Closed
Description
Hi.
I am in the process of adding QuiP inference support into ExllamaV2
and this is the PR
The problem I am having right now is the my Ppl testing results is kind worse compare to your blog results.
so I am wondering is there something wrong with my implementation or any other reasons.
Ppl Benchmarks
using dataset: [wikitext-2-v1_validation_0000.parquet]

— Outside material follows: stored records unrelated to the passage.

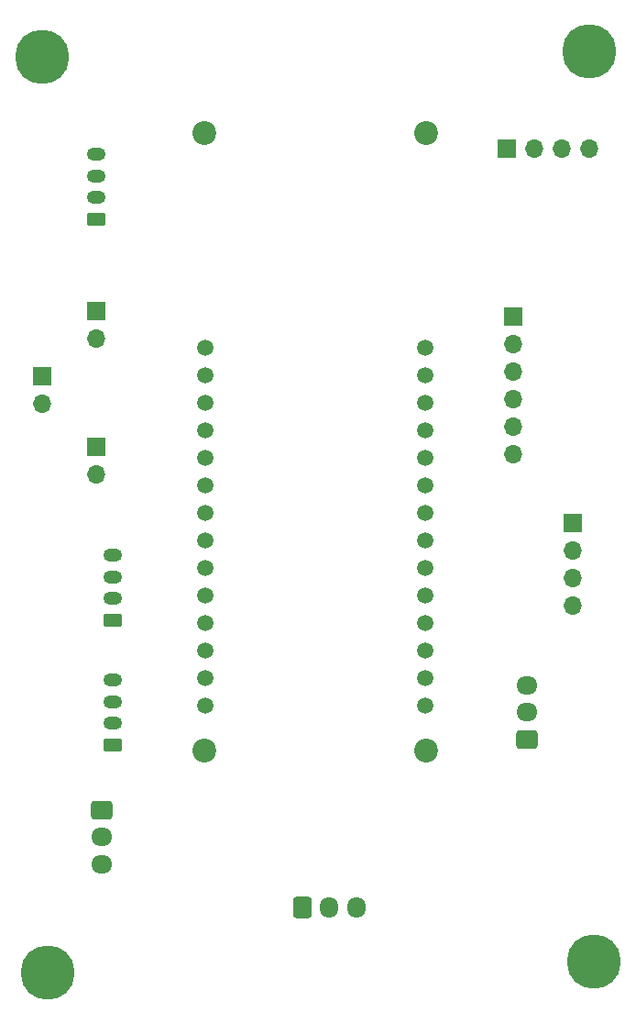
<source format=gbr>
%TF.GenerationSoftware,KiCad,Pcbnew,9.0.0*%
%TF.CreationDate,2025-03-11T09:25:04+01:00*%
%TF.ProjectId,farming_project,6661726d-696e-4675-9f70-726f6a656374,rev?*%
%TF.SameCoordinates,Original*%
%TF.FileFunction,Soldermask,Bot*%
%TF.FilePolarity,Negative*%
%FSLAX46Y46*%
G04 Gerber Fmt 4.6, Leading zero omitted, Abs format (unit mm)*
G04 Created by KiCad (PCBNEW 9.0.0) date 2025-03-11 09:25:04*
%MOMM*%
%LPD*%
G01*
G04 APERTURE LIST*
G04 Aperture macros list*
%AMRoundRect*
0 Rectangle with rounded corners*
0 $1 Rounding radius*
0 $2 $3 $4 $5 $6 $7 $8 $9 X,Y pos of 4 corners*
0 Add a 4 corners polygon primitive as box body*
4,1,4,$2,$3,$4,$5,$6,$7,$8,$9,$2,$3,0*
0 Add four circle primitives for the rounded corners*
1,1,$1+$1,$2,$3*
1,1,$1+$1,$4,$5*
1,1,$1+$1,$6,$7*
1,1,$1+$1,$8,$9*
0 Add four rect primitives between the rounded corners*
20,1,$1+$1,$2,$3,$4,$5,0*
20,1,$1+$1,$4,$5,$6,$7,0*
20,1,$1+$1,$6,$7,$8,$9,0*
20,1,$1+$1,$8,$9,$2,$3,0*%
G04 Aperture macros list end*
%ADD10R,1.700000X1.700000*%
%ADD11O,1.700000X1.700000*%
%ADD12RoundRect,0.250000X0.625000X-0.350000X0.625000X0.350000X-0.625000X0.350000X-0.625000X-0.350000X0*%
%ADD13O,1.750000X1.200000*%
%ADD14RoundRect,0.250000X-0.725000X0.600000X-0.725000X-0.600000X0.725000X-0.600000X0.725000X0.600000X0*%
%ADD15O,1.950000X1.700000*%
%ADD16C,5.000000*%
%ADD17RoundRect,0.250000X-0.600000X-0.725000X0.600000X-0.725000X0.600000X0.725000X-0.600000X0.725000X0*%
%ADD18O,1.700000X1.950000*%
%ADD19C,2.200000*%
%ADD20C,1.508000*%
%ADD21RoundRect,0.250000X0.725000X-0.600000X0.725000X0.600000X-0.725000X0.600000X-0.725000X-0.600000X0*%
G04 APERTURE END LIST*
D10*
%TO.C,R2*%
X120000000Y-88000000D03*
D11*
X120000000Y-90540000D03*
%TD*%
D12*
%TO.C,J8*%
X121500000Y-115500000D03*
D13*
X121500000Y-113500000D03*
X121500000Y-111500000D03*
X121500000Y-109500000D03*
%TD*%
D14*
%TO.C,J5*%
X120500000Y-121500000D03*
D15*
X120500000Y-124000000D03*
X120500000Y-126500000D03*
%TD*%
D12*
%TO.C,J10*%
X121500000Y-104000000D03*
D13*
X121500000Y-102000000D03*
X121500000Y-100000000D03*
X121500000Y-98000000D03*
%TD*%
D16*
%TO.C,H1*%
X115000000Y-52000000D03*
%TD*%
D17*
%TO.C,J6*%
X139000000Y-130500000D03*
D18*
X141500000Y-130500000D03*
X144000000Y-130500000D03*
%TD*%
D10*
%TO.C,C1*%
X115000000Y-81500000D03*
D11*
X115000000Y-84040000D03*
%TD*%
D10*
%TO.C,R1*%
X120000000Y-75500000D03*
D11*
X120000000Y-78040000D03*
%TD*%
D19*
%TO.C,J1*%
X130000000Y-59000000D03*
X130000000Y-116000000D03*
X150500000Y-59000000D03*
X150500000Y-116000000D03*
D20*
X130090000Y-78884800D03*
X130090000Y-81424800D03*
X130090000Y-83964800D03*
X130090000Y-86504800D03*
X130090000Y-89044800D03*
X130090000Y-91584800D03*
X130090000Y-94124800D03*
X130090000Y-96664800D03*
X130090000Y-99204800D03*
X130090000Y-101744800D03*
X130090000Y-104284800D03*
X130090000Y-106824800D03*
X130090000Y-109364800D03*
X130090000Y-111904800D03*
X150410000Y-111904800D03*
X150410000Y-109364800D03*
X150410000Y-106824800D03*
X150410000Y-104284800D03*
X150410000Y-101744800D03*
X150410000Y-99204800D03*
X150410000Y-96664800D03*
X150410000Y-94124800D03*
X150410000Y-91584800D03*
X150410000Y-89044800D03*
X150410000Y-86504800D03*
X150410000Y-83964800D03*
X150410000Y-81424800D03*
X150410000Y-78884800D03*
%TD*%
D10*
%TO.C,J4*%
X158500000Y-76000000D03*
D11*
X158500000Y-78540000D03*
X158500000Y-81080000D03*
X158500000Y-83620000D03*
X158500000Y-86160000D03*
X158500000Y-88700000D03*
%TD*%
D16*
%TO.C,H3*%
X115500000Y-136500000D03*
%TD*%
D10*
%TO.C,J3*%
X164000000Y-95000000D03*
D11*
X164000000Y-97540000D03*
X164000000Y-100080000D03*
X164000000Y-102620000D03*
%TD*%
D21*
%TO.C,J7*%
X159750000Y-115000000D03*
D15*
X159750000Y-112500000D03*
X159750000Y-110000000D03*
%TD*%
D16*
%TO.C,H2*%
X165500000Y-51500000D03*
%TD*%
D10*
%TO.C,J2*%
X157920000Y-60500000D03*
D11*
X160460000Y-60500000D03*
X163000000Y-60500000D03*
X165540000Y-60500000D03*
%TD*%
D12*
%TO.C,J9*%
X120000000Y-67000000D03*
D13*
X120000000Y-65000000D03*
X120000000Y-63000000D03*
X120000000Y-61000000D03*
%TD*%
D16*
%TO.C,H4*%
X166000000Y-135500000D03*
%TD*%
M02*

</source>
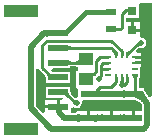
<source format=gtl>
G04*
G04 #@! TF.GenerationSoftware,Altium Limited,Altium Designer,25.8.1 (18)*
G04*
G04 Layer_Physical_Order=1*
G04 Layer_Color=255*
%FSLAX25Y25*%
%MOIN*%
G70*
G04*
G04 #@! TF.SameCoordinates,31E2A41C-BC31-4C51-A6E1-2EC11E0042B4*
G04*
G04*
G04 #@! TF.FilePolarity,Positive*
G04*
G01*
G75*
%ADD11C,0.02000*%
%ADD16R,0.03150X0.03150*%
%ADD17R,0.03500X0.02400*%
%ADD18R,0.04700X0.04000*%
%ADD19R,0.06700X0.02400*%
%ADD20R,0.05787X0.02441*%
%ADD25R,0.00984X0.01870*%
%ADD26R,0.01870X0.00984*%
%ADD27R,0.11200X0.03900*%
%ADD28C,0.01000*%
%ADD29C,0.01500*%
%ADD30C,0.02000*%
G36*
X117547Y135115D02*
X116198Y135198D01*
Y137198D01*
X117547Y137491D01*
Y135115D01*
D02*
G37*
G36*
X151980Y115275D02*
X151181Y114944D01*
X150826Y115298D01*
X149594Y117405D01*
Y117920D01*
X147777D01*
X147774Y117939D01*
X147769Y117996D01*
Y120537D01*
X147949Y121263D01*
X147972D01*
Y121263D01*
X148180D01*
X148182Y121975D01*
X148180Y121983D01*
Y124900D01*
X148480D01*
Y125892D01*
X146545D01*
Y126892D01*
X148480D01*
Y127860D01*
X146545D01*
Y128860D01*
X148480D01*
Y129852D01*
X147138D01*
X146832Y130591D01*
X147718Y131478D01*
X147837Y131399D01*
X148500Y131267D01*
X149163Y131399D01*
X149726Y131774D01*
X150101Y132337D01*
X150233Y133000D01*
X150101Y133663D01*
X149726Y134226D01*
X149163Y134601D01*
X148500Y134733D01*
X148075Y135464D01*
Y136850D01*
X145500D01*
Y137350D01*
X145000D01*
Y139925D01*
X143359D01*
Y141375D01*
X147775D01*
Y145924D01*
X148345Y146481D01*
X151980D01*
Y115275D01*
D02*
G37*
G36*
X124223Y132287D02*
X124255Y132202D01*
X124307Y132127D01*
X124378Y132062D01*
X124470Y132007D01*
X124581Y131962D01*
X124712Y131927D01*
X124862Y131902D01*
X125032Y131887D01*
X125223Y131882D01*
Y130882D01*
X125032Y130877D01*
X124862Y130862D01*
X124712Y130837D01*
X124581Y130802D01*
X124470Y130757D01*
X124378Y130702D01*
X124307Y130637D01*
X124255Y130562D01*
X124223Y130477D01*
X124211Y130382D01*
Y132382D01*
X124223Y132287D01*
D02*
G37*
G36*
X140480Y129923D02*
X139532Y128980D01*
X139523Y129121D01*
X139499Y129263D01*
X139462Y129404D01*
X139411Y129546D01*
X139346Y129687D01*
X139267Y129829D01*
X139174Y129970D01*
X139068Y130112D01*
X138947Y130253D01*
X138813Y130394D01*
X139638Y130984D01*
X140480Y129923D01*
D02*
G37*
G36*
X145124Y129907D02*
X144990Y129766D01*
X144869Y129624D01*
X144763Y129483D01*
X144670Y129342D01*
X144591Y129200D01*
X144526Y129059D01*
X144475Y128917D01*
X144438Y128776D01*
X144414Y128635D01*
X144405Y128493D01*
X143457Y129923D01*
X143515Y129930D01*
X143582Y129951D01*
X143658Y129987D01*
X143742Y130036D01*
X143835Y130100D01*
X143937Y130178D01*
X144168Y130376D01*
X144433Y130630D01*
X145124Y129907D01*
D02*
G37*
G36*
X127662Y125862D02*
X126662Y125961D01*
Y126961D01*
X127662Y127461D01*
Y125862D01*
D02*
G37*
G36*
X124223Y127366D02*
X124255Y127281D01*
X124307Y127206D01*
X124378Y127141D01*
X124470Y127086D01*
X124581Y127041D01*
X124712Y127006D01*
X124862Y126981D01*
X125032Y126966D01*
X125223Y126961D01*
Y125961D01*
X125032Y125956D01*
X124862Y125941D01*
X124712Y125916D01*
X124581Y125881D01*
X124470Y125836D01*
X124378Y125781D01*
X124307Y125716D01*
X124255Y125641D01*
X124223Y125556D01*
X124211Y125461D01*
Y127461D01*
X124223Y127366D01*
D02*
G37*
G36*
X135948Y124005D02*
X135907Y123934D01*
X135870Y123847D01*
X135838Y123745D01*
X135811Y123628D01*
X135789Y123496D01*
X135752Y123009D01*
X135750Y122817D01*
X134750Y124024D01*
X135250D01*
X135995Y124062D01*
X135948Y124005D01*
D02*
G37*
G36*
X135603Y121897D02*
X135547Y121839D01*
X135420Y121694D01*
X135391Y121655D01*
X135369Y121620D01*
X135354Y121590D01*
X135346Y121564D01*
X135345Y121543D01*
X135350Y121526D01*
X134332Y121986D01*
X134689Y122396D01*
X135603Y121897D01*
D02*
G37*
G36*
X117688Y123300D02*
X117830Y123180D01*
X117971Y123074D01*
X118112Y122982D01*
X118254Y122904D01*
X118395Y122840D01*
X118537Y122791D01*
X118678Y122756D01*
X118819Y122734D01*
X118961Y122727D01*
X117547Y121313D01*
X117540Y121455D01*
X117518Y121596D01*
X117483Y121737D01*
X117434Y121879D01*
X117370Y122020D01*
X117292Y122162D01*
X117200Y122303D01*
X117094Y122444D01*
X116974Y122586D01*
X116840Y122727D01*
X117547Y123434D01*
X117688Y123300D01*
D02*
G37*
G36*
X147045Y120975D02*
X146045D01*
X145622Y121975D01*
X147468D01*
X147045Y120975D01*
D02*
G37*
G36*
X126950Y125215D02*
Y125150D01*
X127434D01*
Y123850D01*
X126950D01*
Y118450D01*
X126950D01*
X127406Y117839D01*
Y115067D01*
X127158Y114863D01*
X127101Y114843D01*
X126606Y114777D01*
X125280Y116103D01*
X125232Y116160D01*
X125152Y116265D01*
X125086Y116366D01*
X125033Y116461D01*
X124993Y116549D01*
X124963Y116632D01*
X124942Y116710D01*
X124935Y116755D01*
Y118518D01*
X116835D01*
Y114718D01*
X122280D01*
X122295Y114697D01*
X121886Y113897D01*
X121385D01*
Y111697D01*
X120885D01*
Y111197D01*
X116535D01*
Y110048D01*
X115735Y109717D01*
X113536Y111915D01*
Y124394D01*
X114336Y124473D01*
X114370Y124306D01*
X114635Y123909D01*
X116487Y122056D01*
X116536Y121999D01*
X116615Y121894D01*
X116679Y121795D01*
X116731Y121701D01*
X116770Y121614D01*
X116799Y121532D01*
X116818Y121456D01*
X116829Y121384D01*
X116834Y121277D01*
X116835Y121274D01*
Y119639D01*
X124935D01*
Y123439D01*
X119000D01*
X118997Y123440D01*
X118890Y123445D01*
X118818Y123456D01*
X118796Y123462D01*
X118587Y123906D01*
X119016Y124561D01*
X124935D01*
Y125229D01*
X124952Y125232D01*
X125009Y125237D01*
X126726D01*
X126950Y125215D01*
D02*
G37*
G36*
X142478Y120372D02*
X142495Y120178D01*
X142509Y120093D01*
X142528Y120014D01*
X142551Y119943D01*
X142578Y119879D01*
X142609Y119822D01*
X142644Y119773D01*
X142666Y119749D01*
X142690Y119733D01*
X142730Y119721D01*
X142775Y119720D01*
X142825Y119730D01*
X142880Y119751D01*
X142940Y119782D01*
X143005Y119825D01*
X143074Y119879D01*
X143148Y119944D01*
X143227Y120020D01*
X143774Y119153D01*
X142836Y118451D01*
X142658Y119730D01*
X141283Y119697D01*
X141320Y119741D01*
X141353Y119791D01*
X141382Y119849D01*
X141407Y119913D01*
X141428Y119985D01*
X141446Y120064D01*
X141459Y120150D01*
X141469Y120244D01*
X141476Y120452D01*
X142476Y120479D01*
X142478Y120372D01*
D02*
G37*
G36*
X147050Y118018D02*
X147065Y117849D01*
X147090Y117699D01*
X147125Y117569D01*
X147170Y117458D01*
X147225Y117368D01*
X147290Y117298D01*
X147365Y117248D01*
X147450Y117218D01*
X147545Y117209D01*
X145545D01*
X145640Y117218D01*
X145725Y117248D01*
X145800Y117298D01*
X145865Y117368D01*
X145920Y117458D01*
X145965Y117569D01*
X146000Y117699D01*
X146025Y117849D01*
X146040Y118018D01*
X146045Y118209D01*
X147045D01*
X147050Y118018D01*
D02*
G37*
G36*
X143118Y117005D02*
X143382Y117000D01*
Y115000D01*
X143118Y114999D01*
Y114792D01*
X141884Y114920D01*
X141562Y114898D01*
X141462Y114867D01*
X141402Y114831D01*
X141382Y114792D01*
Y114972D01*
X141118Y115000D01*
Y117000D01*
X141382Y117027D01*
Y117209D01*
X141402Y117169D01*
X141462Y117133D01*
X141562Y117102D01*
X141702Y117075D01*
X141763Y117067D01*
X143118Y117209D01*
Y117005D01*
D02*
G37*
G36*
X124220Y116703D02*
X124243Y116561D01*
X124280Y116420D01*
X124331Y116279D01*
X124396Y116137D01*
X124475Y115996D01*
X124568Y115854D01*
X124675Y115713D01*
X124795Y115571D01*
X124930Y115430D01*
X124223Y114723D01*
X124081Y114857D01*
X123940Y114978D01*
X123798Y115085D01*
X123657Y115178D01*
X123515Y115256D01*
X123374Y115321D01*
X123233Y115372D01*
X123091Y115410D01*
X122950Y115433D01*
X122808Y115442D01*
X124211Y116844D01*
X124220Y116703D01*
D02*
G37*
G36*
X146260Y114077D02*
X146475Y114043D01*
X146693Y113987D01*
X146917Y113907D01*
X147146Y113803D01*
X147382Y113672D01*
X147623Y113515D01*
X147870Y113329D01*
X148022Y113200D01*
X148860Y112362D01*
Y110346D01*
X146500D01*
Y108126D01*
X145500D01*
Y110346D01*
X139000D01*
Y108126D01*
X138000D01*
Y110346D01*
X134606D01*
Y110284D01*
X131500D01*
Y108063D01*
X130500D01*
Y110284D01*
X127106D01*
Y109883D01*
X126269Y109796D01*
X125235D01*
Y111246D01*
X125245Y111256D01*
X126035Y111600D01*
X126337Y111399D01*
X127000Y111267D01*
X127663Y111399D01*
X128226Y111774D01*
X128601Y112337D01*
X128733Y113000D01*
X128690Y113216D01*
X129254Y114016D01*
X134132D01*
X134594Y114016D01*
X134594Y114016D01*
X134906Y114079D01*
Y114079D01*
X141373D01*
X141382Y114078D01*
X142094Y114079D01*
X142406D01*
X143118Y114078D01*
X143127Y114079D01*
X146210D01*
X146260Y114077D01*
D02*
G37*
G36*
X150296Y114792D02*
X148882Y113377D01*
X148599Y113646D01*
X148316Y113887D01*
X148033Y114100D01*
X147750Y114284D01*
X147468Y114441D01*
X147185Y114570D01*
X146902Y114670D01*
X146619Y114743D01*
X146336Y114787D01*
X146053Y114804D01*
X148882Y117209D01*
X150296Y114792D01*
D02*
G37*
G36*
X126150Y114214D02*
X126298Y114093D01*
X126369Y114047D01*
X126437Y114010D01*
X126504Y113983D01*
X126567Y113965D01*
X126629Y113956D01*
X126688Y113957D01*
X126745Y113967D01*
X126028Y112764D01*
X126015Y112807D01*
X125995Y112853D01*
X125967Y112903D01*
X125933Y112958D01*
X125891Y113016D01*
X125787Y113145D01*
X125654Y113290D01*
X125577Y113368D01*
X126072Y114288D01*
X126150Y114214D01*
D02*
G37*
G36*
X143118Y109131D02*
X143382Y109126D01*
Y107126D01*
X143118Y107124D01*
Y106918D01*
X141884Y107046D01*
X141562Y107024D01*
X141462Y106993D01*
X141402Y106957D01*
X141382Y106918D01*
Y107098D01*
X141118Y107126D01*
Y109126D01*
X141382Y109153D01*
Y109334D01*
X141402Y109295D01*
X141462Y109259D01*
X141562Y109228D01*
X141702Y109201D01*
X141763Y109193D01*
X143118Y109334D01*
Y109131D01*
D02*
G37*
G36*
X135618Y109097D02*
X135882Y109095D01*
Y107095D01*
X135618Y107093D01*
Y106918D01*
X134429Y107023D01*
X134202Y107008D01*
X134062Y106977D01*
X133962Y106941D01*
X133902Y106900D01*
X133882Y106854D01*
Y107071D01*
X133618Y107095D01*
Y109095D01*
X133882Y109126D01*
Y109272D01*
X133902Y109238D01*
X133962Y109208D01*
X134062Y109181D01*
X134180Y109162D01*
X135618Y109334D01*
Y109097D01*
D02*
G37*
G36*
X128118Y106854D02*
X126118Y107063D01*
Y109063D01*
X128118Y109272D01*
Y106854D01*
D02*
G37*
%LPC*%
G36*
X148075Y139925D02*
X146000D01*
Y137850D01*
X148075D01*
Y139925D01*
D02*
G37*
G36*
X120385Y113897D02*
X116535D01*
Y112197D01*
X120385D01*
Y113897D01*
D02*
G37*
%LPD*%
D11*
X131032Y115969D02*
X138469D01*
X116198Y136198D02*
X120779D01*
X111803Y131803D02*
X116198Y136198D01*
X111803Y111197D02*
Y131803D01*
X120779Y136198D02*
X120885Y136303D01*
X111803Y111197D02*
X118500Y104500D01*
X149422D01*
X120885Y111697D02*
X121000Y111582D01*
Y110000D02*
Y111582D01*
Y110000D02*
X122937Y108063D01*
X131000D01*
X131032Y108095D02*
X138469D01*
X131000Y108063D02*
X131032Y108095D01*
X138469D02*
X138500Y108126D01*
X146000D01*
X150594Y105672D02*
Y113080D01*
X149422Y104500D02*
X150594Y105672D01*
X131000Y115937D02*
X131032Y115969D01*
X138469D02*
X138500Y116000D01*
X146000D01*
X147673D01*
X150594Y113080D01*
D16*
X145500Y143650D02*
D03*
Y137350D02*
D03*
D17*
X138500Y137550D02*
D03*
Y143450D02*
D03*
D18*
X130000Y121150D02*
D03*
Y127850D02*
D03*
D19*
X120885Y136303D02*
D03*
Y131382D02*
D03*
Y126461D02*
D03*
Y121539D02*
D03*
Y116618D02*
D03*
Y111697D02*
D03*
D20*
X146000Y116000D02*
D03*
Y108126D02*
D03*
X131000Y115937D02*
D03*
Y108063D02*
D03*
X138500Y116000D02*
D03*
Y108126D02*
D03*
D25*
X140000Y129000D02*
D03*
X141969D02*
D03*
X143937D02*
D03*
Y121815D02*
D03*
X141969D02*
D03*
X140000D02*
D03*
D26*
X146545Y128360D02*
D03*
Y126392D02*
D03*
Y124423D02*
D03*
Y122455D02*
D03*
X137392D02*
D03*
Y124423D02*
D03*
Y126392D02*
D03*
Y128360D02*
D03*
D27*
X108286Y143587D02*
D03*
Y104413D02*
D03*
D28*
X145150Y144000D02*
X145500Y143650D01*
X143500Y144000D02*
X145150D01*
X142136Y142636D02*
X143500Y144000D01*
X142136Y138136D02*
Y142636D01*
X141550Y137550D02*
X142136Y138136D01*
X138500Y137550D02*
X141550D01*
X133394Y117129D02*
X134765Y118500D01*
X142000Y119000D02*
X142914D01*
X131000Y115937D02*
X132673D01*
X134765Y118500D02*
X138500D01*
X133394Y116657D02*
Y117129D01*
X141976Y119024D02*
Y121807D01*
X141969Y121815D02*
X141976Y121807D01*
X138500Y118500D02*
X140000Y120000D01*
X132673Y115937D02*
X133394Y116657D01*
X141976Y119024D02*
X142000Y119000D01*
X140000Y120000D02*
Y121815D01*
X142914Y119000D02*
X143929Y120015D01*
Y121807D01*
X143937Y121815D01*
X143945Y129435D02*
X147318Y132809D01*
X148309D01*
X148500Y133000D01*
X135250Y124024D02*
X135641Y124415D01*
X137384D01*
X137392Y124423D01*
X135250Y124024D02*
Y125798D01*
X134000Y121000D02*
X135250Y122250D01*
Y124024D01*
Y125798D02*
X135836Y126384D01*
X137384D01*
X137392Y126392D01*
X133550Y123560D02*
Y127050D01*
X132640Y122650D02*
X133550Y123560D01*
X131500Y122650D02*
X132640D01*
X133550Y127050D02*
X134852Y128352D01*
X137384D01*
X137392Y128360D01*
X120885Y131382D02*
X138532D01*
X146000Y116000D02*
X146545Y116545D01*
Y122455D01*
X115500Y124774D02*
X118735Y121539D01*
X115500Y124774D02*
Y132244D01*
X117038Y133782D01*
X118735Y121539D02*
X120885D01*
X117038Y133782D02*
X138537D01*
X141961Y130358D01*
Y129008D02*
Y130358D01*
Y129008D02*
X141969Y129000D01*
X138532Y131382D02*
X140000Y129914D01*
Y129000D02*
Y129914D01*
X126809Y113191D02*
X127000Y113000D01*
X126461Y113191D02*
X126809D01*
X123035Y116618D02*
X126461Y113191D01*
X120885Y116618D02*
X123035D01*
X130000Y121150D02*
X131500Y122650D01*
X128611Y126461D02*
X130000Y127850D01*
X120885Y126461D02*
X128611D01*
D29*
X130182Y143450D02*
X138500D01*
X123035Y136303D02*
X130182Y143450D01*
X120885Y136303D02*
X123035D01*
X132673Y108063D02*
X133144Y107592D01*
D30*
X142000Y119000D02*
D03*
X150000Y136000D02*
D03*
Y119500D02*
D03*
X148500Y133000D02*
D03*
X134500Y121000D02*
D03*
X126000Y108000D02*
D03*
X115000Y116500D02*
D03*
Y120000D02*
D03*
Y113500D02*
D03*
X127000Y113000D02*
D03*
M02*

</source>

(https://huggingface.co/datasets/wikitext/tree/refs%2Fconvert%2Fparquet/wikitext-2-v1/validation)
Model | Performance |
---|---|
2Bit | |
Llama-2-7b-E8P-2Bit | 8.7339 |
Llama2-7b-exl2-2.5bpw | 8.0745 |
Llama-2-13b-E8P-2Bit | 7.1207 |
Llama2-13b-exl2-2.5bpw | 7.2741 |
Llama-2-70b-E8P-2Bit | 6.2192 |
Llama2-70b-exl2-2.5bpw | 5.8270 |
4Bit | |
Llama-2-7b-HI-4Bit-Packed | 6.0748 |
Llama2-7b-exl2-4.0bpw | 6.0300 |
Llama-2-13b-HI-4Bit-Packed | 7.4169 |
Llama2-13b-exl2-4.0bpw | 5.4905 |
Activity
tsengalb99 commentedon Dec 7, 2023
quip-sharp/lib/utils/gptq_data_utils.py
Line 12 in 6648e56
This is where we sample wikitext2. You should check fp16 results on your dataset for an accurate comparison on that dataset.